Thousands of children were forced to fight in Sierra Leone's 11-year civil war, which ended in 2002. More than 50,000 people were killed in the fighting and many tens of thousands more mutilated or raped by rebels.

By 2009, with Iraq in chaos, impoverished Sierra Leone was looking for a way to engage its workforce, said Maya Mynster Christensen, a researcher at the Danish Institute Against Torture who made repeated trips to the West African country.

"From a Sierra Leone government perspective the recruitment was supposedly quite a good deal because it could take the local troublemakers and send them to Iraq for a couple of years," the anthropologist told the Thomson Reuters Foundation.

"The government returned the men, many of them now in their late twenties and thirties, with money earned on their overseas deployment," she said.

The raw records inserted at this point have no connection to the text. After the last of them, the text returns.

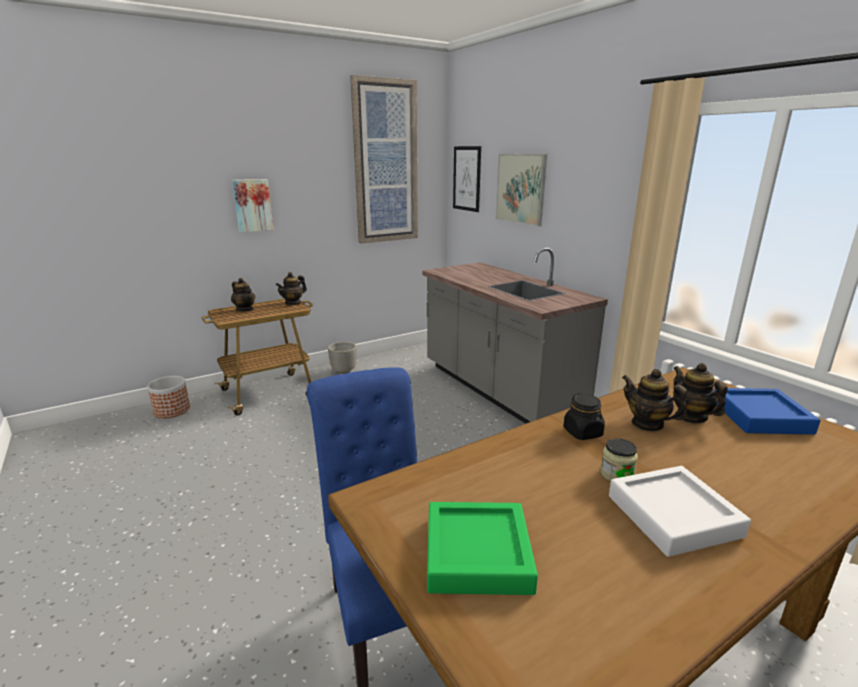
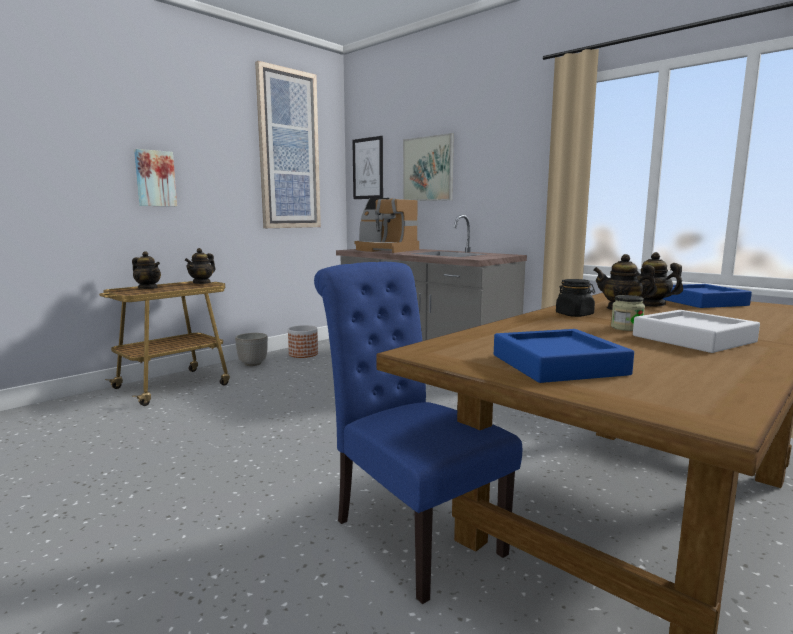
camera: 15 degrees left, 10 degrees down
planter [147,376,190,418] -> planter moved to [288,325,318,358]
green tray [427,502,538,595] -> blue tray [494,329,634,383]
none -> coffee machine [355,198,419,253]

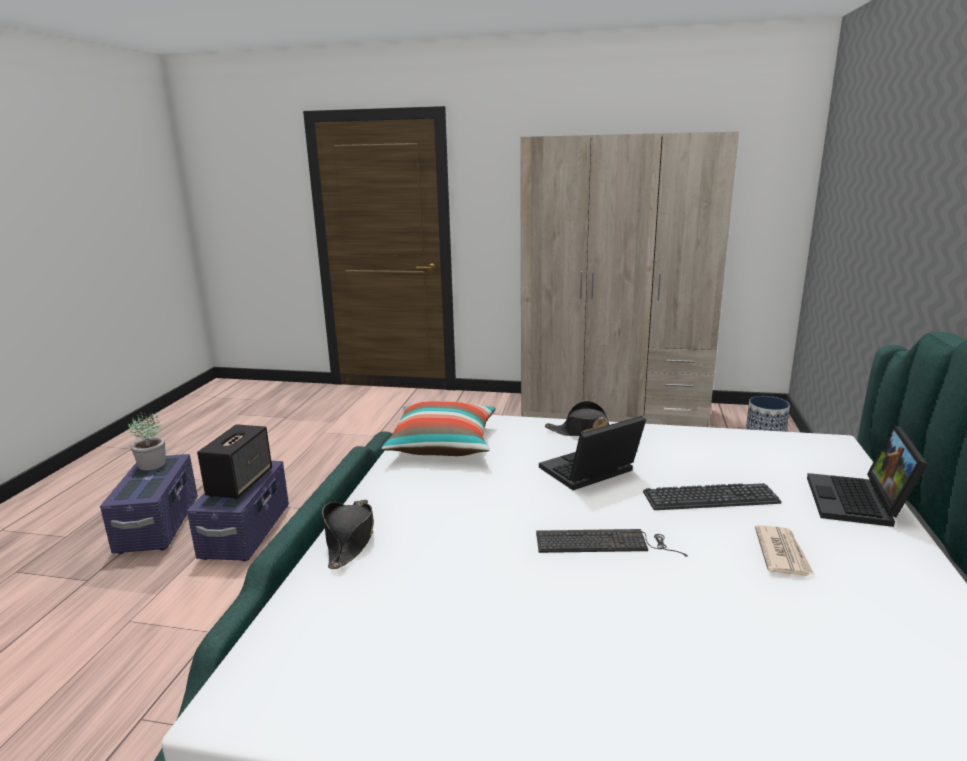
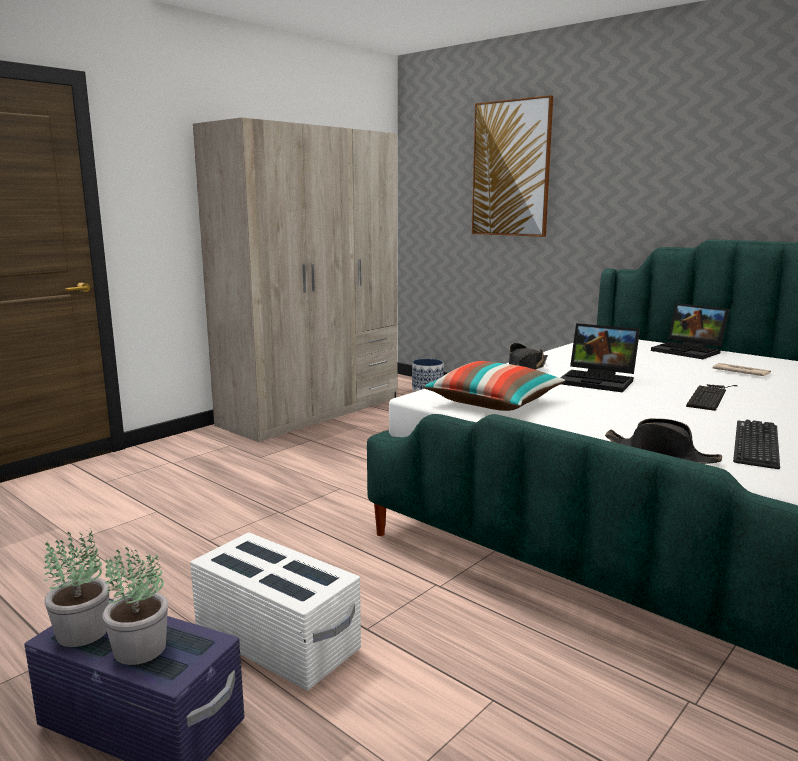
camera: 60 degrees left, 5 degrees down
purple storage box [187,461,289,561] -> white storage box [190,532,361,690]
speaker [197,424,272,499] -> none
laptop [539,416,646,490] -> laptop turned 60 degrees counterclockwise [560,323,640,392]
keyboard [643,483,781,510] -> keyboard moved to [733,419,780,469]
none -> potted plant [102,547,168,665]
none -> picture [472,95,553,237]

But Christensen said this ran counter to Sierra Leone's stated policy of demobilisation following the civil war.

Of the 72,500 combatants demobilised by January 2002, nearly 10 percent were children, according to the U.N. children's agency, UNICEF.

A spokesman for Sierra Leone's government did not immediately respond to a request for comment.

"SLAVERY"

Christensen's allegations appear in a new Danish-made documentary, "The Child Soldier's New Job", which reveals that thousands of ex-soldiers were re-assigned to private security contractors in Iraq after the 2003 U.S.-led invasion.

The Thomson Reuters Foundation cannot verify how many of those recruited to Iraq were once child combatants, but in the documentary those who were deployed described feeling awe-struck on arrival in the war-torn country.